Ab der Saison 2024/2025 werden in Deutschland neue Spielformen im Kinderfußballeingeführt. Sie gelten für Nachwuchskicker, die sich vorwiegend im Kindergarten- und Grundschulalter befinden (U6 bis U11, also G-, F- und E-Jugend) und ersetzen die bisherigen Wettbewerbsformate. Vor allem an dieser Reform reiben sich die Kritiker. 

Zudem gibt es Änderungen für ältere Nachwuchskicker (U17 bis U19, also A- und B-Jugend): Die A- und B-Junioren-Bundesliga wird durch eine Nachwuchsliga ersetzt. Vereine mit Nachwuchs-Leistungszentren - zumeist Fußball-Profiklubs - sind automatisch qualifiziert und können nicht absteigen. Bis zu elf Amateurvereine können sich zudem während einer Saison für die nächste Spielzeit in der Nachwuchsliga qualifizieren.

Bei den Mädchen wird die B-Juniorinnen-Bundesliga umstrukturiert. Hier sollen neue Förder-Leistungszentren (FLZW) eingeführt werden, dazu gibt es einen zusätzlichen DFB-Pokalwettbewerb auf Bundesebene und einen gemischtgeschlechtlichen regionalen Spielbetrieb.

Was ändert sich genau im Kinderfußball und was bedeutet Funino?

In der G- und F-Jugend wird es keine Meisterschaftsrunden mehr geben, stattdessen Spielenachmittage in Turnierform. Je größer die Kinder werden, desto größer werden die Teams und die Tore. Bei den Jüngsten wird im Zwei-gegen-Zwei oder Drei-gegen-Drei auf vier Minitore gespielt. Jedes Team verteidigt also je zwei Tore, es gibt keinen festen Torwart. Dieses Spielsystem nennt sich Funino.

Ergebnisse und Tabellen gibt es nicht mehr, Schiedsrichter kommen nicht zum Einsatz: Die Entscheidungen während des Spiels sollen von den Kindern weitestgehend selbst getroffen werden. Es gibt Regeln für Auswechslungen (nach jedem Tor), Torschussdistanzen und Spielzeiten (maximal 15 Minuten). Die siegreiche Mannschaft rückt ein Spielfeld vor, die unterlegene geht ein Feld zurück. Die E-Jugend spielt entweder im Fünf-gegen-Fünf oder im Sieben-gegen-Sieben, letzteres auf zwei Kleinfeldtore.

Was verspricht sich der DFB von der Reform?

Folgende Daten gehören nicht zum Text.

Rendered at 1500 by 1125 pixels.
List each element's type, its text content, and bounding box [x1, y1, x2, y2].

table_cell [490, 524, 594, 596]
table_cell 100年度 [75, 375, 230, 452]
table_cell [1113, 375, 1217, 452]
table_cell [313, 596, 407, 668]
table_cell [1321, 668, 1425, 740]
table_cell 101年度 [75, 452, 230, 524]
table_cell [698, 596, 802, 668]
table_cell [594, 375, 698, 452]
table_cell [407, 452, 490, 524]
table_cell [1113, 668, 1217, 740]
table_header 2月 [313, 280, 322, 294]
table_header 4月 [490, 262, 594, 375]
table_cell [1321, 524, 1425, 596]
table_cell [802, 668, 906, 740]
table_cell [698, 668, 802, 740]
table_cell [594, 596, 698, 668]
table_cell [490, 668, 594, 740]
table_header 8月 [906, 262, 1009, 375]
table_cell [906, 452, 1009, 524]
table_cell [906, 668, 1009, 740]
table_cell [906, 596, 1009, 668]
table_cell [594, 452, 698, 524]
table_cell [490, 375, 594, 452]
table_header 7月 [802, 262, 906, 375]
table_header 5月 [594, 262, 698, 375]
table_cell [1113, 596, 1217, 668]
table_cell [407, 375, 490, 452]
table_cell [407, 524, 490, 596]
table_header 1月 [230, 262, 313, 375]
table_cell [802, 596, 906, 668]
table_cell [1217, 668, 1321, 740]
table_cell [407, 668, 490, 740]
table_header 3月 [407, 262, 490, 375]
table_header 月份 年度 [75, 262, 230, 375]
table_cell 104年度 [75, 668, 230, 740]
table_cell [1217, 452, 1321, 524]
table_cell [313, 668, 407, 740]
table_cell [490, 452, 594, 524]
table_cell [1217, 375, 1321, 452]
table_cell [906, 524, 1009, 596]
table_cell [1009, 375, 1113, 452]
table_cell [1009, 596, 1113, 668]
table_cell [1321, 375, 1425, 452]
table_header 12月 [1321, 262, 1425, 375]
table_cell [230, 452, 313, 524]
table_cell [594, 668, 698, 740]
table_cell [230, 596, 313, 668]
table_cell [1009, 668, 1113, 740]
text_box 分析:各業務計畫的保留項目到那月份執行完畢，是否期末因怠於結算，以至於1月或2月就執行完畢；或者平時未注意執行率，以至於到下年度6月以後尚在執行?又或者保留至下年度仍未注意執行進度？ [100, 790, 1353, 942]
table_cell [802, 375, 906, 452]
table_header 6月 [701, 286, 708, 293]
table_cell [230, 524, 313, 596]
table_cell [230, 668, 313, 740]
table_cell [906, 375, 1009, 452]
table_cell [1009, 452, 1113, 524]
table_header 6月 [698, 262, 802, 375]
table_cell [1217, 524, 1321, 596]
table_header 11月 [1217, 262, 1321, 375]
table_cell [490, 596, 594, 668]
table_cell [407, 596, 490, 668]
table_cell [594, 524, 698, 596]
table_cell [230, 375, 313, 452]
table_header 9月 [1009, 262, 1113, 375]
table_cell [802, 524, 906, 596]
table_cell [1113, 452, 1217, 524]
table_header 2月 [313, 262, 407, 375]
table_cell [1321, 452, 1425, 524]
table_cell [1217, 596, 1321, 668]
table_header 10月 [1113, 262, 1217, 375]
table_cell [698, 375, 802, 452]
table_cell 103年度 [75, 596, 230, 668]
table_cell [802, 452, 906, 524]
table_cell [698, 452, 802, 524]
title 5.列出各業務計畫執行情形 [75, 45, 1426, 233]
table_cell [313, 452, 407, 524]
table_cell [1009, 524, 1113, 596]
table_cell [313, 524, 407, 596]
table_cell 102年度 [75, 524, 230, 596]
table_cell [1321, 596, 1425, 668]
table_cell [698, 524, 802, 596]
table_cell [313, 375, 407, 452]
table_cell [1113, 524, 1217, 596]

Ziel der Reform ist es laut DFB, "mit einer kindgerechten Art des Fußballs den Spaß am Spiel nachhaltig zu fördern". Die neuen Spielformen sollen allen Kindern auf dem Platz so häufig wie möglich die Chance geben, den Ball selbst am Fuß zu haben, aktiv am Spiel teilzunehmen, Tore zu erzielen und damit persönliche Erfolgserlebnisse zu sammeln.

"Kinder werden viel mehr Aktionen haben und unmittelbar die Rückmeldung, ob sie gewonnen haben oder verloren. Und deswegen ist das top", erklärte Hannes Wolf, DFB-Direktor für Nachwuchs, das neue Konzept. 

Zudem erhofft sich der DFB von den neuen Wettbewerbsformen, dass Kopfbälle "nahezu ausgeschlossen" werden: Das Spielfeld ist merklich kleiner, Einwürfe sowie Abschläge werden durch das Eindribbeln ersetzt. Torwart-Abschläge sind selten.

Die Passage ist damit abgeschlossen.